Sequential importance sampling¶

The basic idea is to approximate the belief state using a weighted set of particles.

\[p(z_{1:t} | y_{1:t}) \approx \sum_{s=1}^S \hat{w}_t \delta_{z_{1:t}^s} (z_{1:t}) \]
  • \(\hat{w}_t^s\) is the normalized weight of sample s at time t.

We update this belief state using importance sampling. If the proposal has the form \(q(z_{1:t}^s| y_{1:t})\) the importance weights are given as:

\[w_{t}^s \propto \frac{p(z_{1:t}^s|y_{1:t} )}{q(z_{1:t}^s | y_{1:t} )}\]

\(\tilde{w}_t^s = \frac{w_t^s}{\sum_s, w_t^{s'}}\)

We can express the numerator recursively as:

\[\begin{split} p(z_{1:t}|y_{1:t}) = \frac{p(y_t| z_{1:t}, y_{1:t-1})p(z_{1:t},y_{1:t-1}))}{p(y_t| y_{1:t-1})} \\ = \frac{p(y_t| z_t)p(z_t|z_{1:t-1, y_{1:t-1}})p(z_{1:t-1},y_{1:t-1}))}{p(y_t| y_{1:t-1})} \\ \propto p(y_t|z_t)p(z_t|z_{t-1})p(z_{1:t-1}| y_{1:t-1}) \end{split}\]

Here we make the usual Markov assumptions. We restrict attention to proposal densities of the form:

\[ q(z_{1:t}| y_{1:t}) = q(z_t| z_{1:t-1}, y_{1:t})q(z_{1:t-1}| y_{1:t-1}) \]

Here we can grow the trajectory by adding the new state \(z_t\) to the end. Then the importance weight simplify as:

\[\begin{split} w_t^s \propto \frac{p(y_t|z_t^s) p(z_t^s|z^s_{t-1})p(z_{1:t-1}^s|y_{1:t-1})}{q(z_t^s| z^s_{1:t-1}, y_{1:t})q(z^s_{1:t-1}| y_{1:t-1})} \\ = w_{t-1}^s \frac{p(y_t|z_t^s)p(z_t^s|z^s_{t-1})}{q(z_t^s|z^s_{1:t-1}, y_{1:t})} \end{split}\]

If we further assume \(p(z_t| z_{1:t-1}, y_{1:t}) = p(z_t| z_{t-1}, y_t)\) we only need to keep the most recent part of the trajectory and observation sequence, hence the weight becomes:

\[ w_t^s \propto w_{t-1}^s \frac{p(y_t|z_t^s)p(z_t^s|z^s_{t-1})}{q(z_t^s|z^s_{1:t-1}, y_{1:t})} \]

Now we can approximate the posterior filtered density as:

\[ p(z_t|y_{1:t}) \approx \sum_{s=1}^S \hat{w}_t^s \delta_{z^s_t}(z_t) \]

As \(S \rightarrow \infty\) this approaches the true posterior.

════════

- _Required action a_
Quote each sentence in the sequential importance sampling passage that begins with the word "We".

════════

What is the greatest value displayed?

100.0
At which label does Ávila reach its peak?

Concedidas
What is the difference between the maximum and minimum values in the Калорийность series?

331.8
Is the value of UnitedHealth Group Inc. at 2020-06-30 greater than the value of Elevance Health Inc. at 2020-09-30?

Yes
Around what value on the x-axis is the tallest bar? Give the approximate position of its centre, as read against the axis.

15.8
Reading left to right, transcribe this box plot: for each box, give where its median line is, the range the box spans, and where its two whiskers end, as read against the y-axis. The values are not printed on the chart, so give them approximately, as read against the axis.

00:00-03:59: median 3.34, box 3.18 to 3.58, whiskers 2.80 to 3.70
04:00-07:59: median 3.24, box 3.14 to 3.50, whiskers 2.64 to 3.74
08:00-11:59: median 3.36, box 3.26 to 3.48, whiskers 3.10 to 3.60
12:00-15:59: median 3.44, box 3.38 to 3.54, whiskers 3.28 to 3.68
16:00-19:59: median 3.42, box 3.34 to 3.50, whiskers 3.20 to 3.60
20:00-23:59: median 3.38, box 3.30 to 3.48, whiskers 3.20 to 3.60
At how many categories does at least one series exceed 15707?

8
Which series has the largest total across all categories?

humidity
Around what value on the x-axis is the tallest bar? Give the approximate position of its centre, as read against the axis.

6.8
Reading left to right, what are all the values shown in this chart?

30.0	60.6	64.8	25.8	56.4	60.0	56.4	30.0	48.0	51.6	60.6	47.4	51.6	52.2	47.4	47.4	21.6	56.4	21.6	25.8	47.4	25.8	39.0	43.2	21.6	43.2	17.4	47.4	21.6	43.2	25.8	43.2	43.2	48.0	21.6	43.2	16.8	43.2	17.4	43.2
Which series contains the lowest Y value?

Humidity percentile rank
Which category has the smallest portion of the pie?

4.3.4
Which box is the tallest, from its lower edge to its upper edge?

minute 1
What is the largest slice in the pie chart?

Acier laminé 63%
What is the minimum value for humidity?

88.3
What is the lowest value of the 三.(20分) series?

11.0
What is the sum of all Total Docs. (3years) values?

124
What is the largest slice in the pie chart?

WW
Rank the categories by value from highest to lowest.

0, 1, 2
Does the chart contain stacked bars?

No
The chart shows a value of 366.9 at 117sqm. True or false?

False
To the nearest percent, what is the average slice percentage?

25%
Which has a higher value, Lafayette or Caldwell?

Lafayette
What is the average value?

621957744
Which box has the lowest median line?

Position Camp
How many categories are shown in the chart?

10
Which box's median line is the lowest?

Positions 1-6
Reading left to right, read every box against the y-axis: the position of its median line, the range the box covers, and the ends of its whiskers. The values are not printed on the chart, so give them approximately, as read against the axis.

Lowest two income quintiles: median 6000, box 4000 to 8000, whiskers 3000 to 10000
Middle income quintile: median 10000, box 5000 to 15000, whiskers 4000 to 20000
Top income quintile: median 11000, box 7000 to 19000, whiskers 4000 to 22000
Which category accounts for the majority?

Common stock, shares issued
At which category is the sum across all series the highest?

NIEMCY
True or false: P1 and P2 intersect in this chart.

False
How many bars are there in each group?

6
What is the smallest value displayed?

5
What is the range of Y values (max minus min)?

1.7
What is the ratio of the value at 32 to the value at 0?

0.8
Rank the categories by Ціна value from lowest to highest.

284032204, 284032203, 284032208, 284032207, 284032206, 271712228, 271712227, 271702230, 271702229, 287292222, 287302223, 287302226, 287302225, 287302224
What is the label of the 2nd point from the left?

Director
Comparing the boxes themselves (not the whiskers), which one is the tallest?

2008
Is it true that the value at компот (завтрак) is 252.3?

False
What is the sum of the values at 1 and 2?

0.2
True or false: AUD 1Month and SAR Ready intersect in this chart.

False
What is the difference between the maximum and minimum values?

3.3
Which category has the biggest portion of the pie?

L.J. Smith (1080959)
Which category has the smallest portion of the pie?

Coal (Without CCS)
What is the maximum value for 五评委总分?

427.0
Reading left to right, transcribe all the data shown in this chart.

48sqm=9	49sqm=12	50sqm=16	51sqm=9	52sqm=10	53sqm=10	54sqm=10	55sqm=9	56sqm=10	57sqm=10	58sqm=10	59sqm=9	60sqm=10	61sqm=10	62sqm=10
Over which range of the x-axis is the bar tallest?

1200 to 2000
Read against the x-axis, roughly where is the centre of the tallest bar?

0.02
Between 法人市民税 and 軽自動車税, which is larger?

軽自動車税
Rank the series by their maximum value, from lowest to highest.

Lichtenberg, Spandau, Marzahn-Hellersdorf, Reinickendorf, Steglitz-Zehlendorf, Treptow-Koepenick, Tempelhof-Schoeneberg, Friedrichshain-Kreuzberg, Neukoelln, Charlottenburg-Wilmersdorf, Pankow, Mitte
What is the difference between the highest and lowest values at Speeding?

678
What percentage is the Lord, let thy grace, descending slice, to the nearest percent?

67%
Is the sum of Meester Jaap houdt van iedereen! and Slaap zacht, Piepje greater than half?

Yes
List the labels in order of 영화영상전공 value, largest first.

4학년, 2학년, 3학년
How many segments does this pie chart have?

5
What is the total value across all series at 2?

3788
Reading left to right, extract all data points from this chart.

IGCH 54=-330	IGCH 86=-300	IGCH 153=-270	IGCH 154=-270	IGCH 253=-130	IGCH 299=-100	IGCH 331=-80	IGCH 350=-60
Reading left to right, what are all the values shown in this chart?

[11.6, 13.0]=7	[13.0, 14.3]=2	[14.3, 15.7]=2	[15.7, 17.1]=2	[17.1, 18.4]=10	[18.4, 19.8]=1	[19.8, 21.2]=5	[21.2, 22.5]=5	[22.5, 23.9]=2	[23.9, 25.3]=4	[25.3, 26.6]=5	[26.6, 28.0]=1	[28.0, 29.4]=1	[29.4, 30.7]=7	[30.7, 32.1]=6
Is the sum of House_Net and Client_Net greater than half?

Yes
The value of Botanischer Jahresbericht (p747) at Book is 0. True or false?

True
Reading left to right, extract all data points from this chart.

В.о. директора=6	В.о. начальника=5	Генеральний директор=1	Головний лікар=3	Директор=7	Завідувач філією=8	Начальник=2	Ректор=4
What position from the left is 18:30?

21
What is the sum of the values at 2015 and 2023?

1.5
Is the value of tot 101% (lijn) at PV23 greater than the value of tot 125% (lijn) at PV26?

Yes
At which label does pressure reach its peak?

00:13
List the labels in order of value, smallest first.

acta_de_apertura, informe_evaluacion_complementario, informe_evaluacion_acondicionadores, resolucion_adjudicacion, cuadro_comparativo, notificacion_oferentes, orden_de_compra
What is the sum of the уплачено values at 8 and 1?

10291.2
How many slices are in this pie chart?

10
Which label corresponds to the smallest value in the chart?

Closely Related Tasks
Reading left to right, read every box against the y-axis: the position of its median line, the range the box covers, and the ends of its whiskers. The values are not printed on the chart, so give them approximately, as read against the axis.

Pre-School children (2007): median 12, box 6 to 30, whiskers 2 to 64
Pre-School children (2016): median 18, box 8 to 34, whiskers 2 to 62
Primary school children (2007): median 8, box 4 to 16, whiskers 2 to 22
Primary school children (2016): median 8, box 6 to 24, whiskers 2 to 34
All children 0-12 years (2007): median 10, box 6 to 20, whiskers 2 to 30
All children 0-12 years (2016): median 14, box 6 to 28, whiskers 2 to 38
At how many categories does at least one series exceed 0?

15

════════

- _Required action b_
Please arrange the records, from their first line through the line containing "Is the value of UnitedHealth", as a JSON list of strings with one string per line, skipping blank lines.

- _Written answer a_
We update this belief state using importance sampling.
We can express the numerator recursively as:
We restrict attention to proposal densities of the form:

- _Written answer b_
[
  "What is the greatest value displayed?",
  "100.0",
  "At which label does Ávila reach its peak?",
  "Concedidas",
  "What is the difference between the maximum and minimum values in the Калорийность series?",
  "331.8",
  "Is the value of UnitedHealth Group Inc. at 2020-06-30 greater than the value of Elevance Health Inc. at 2020-09-30?"
]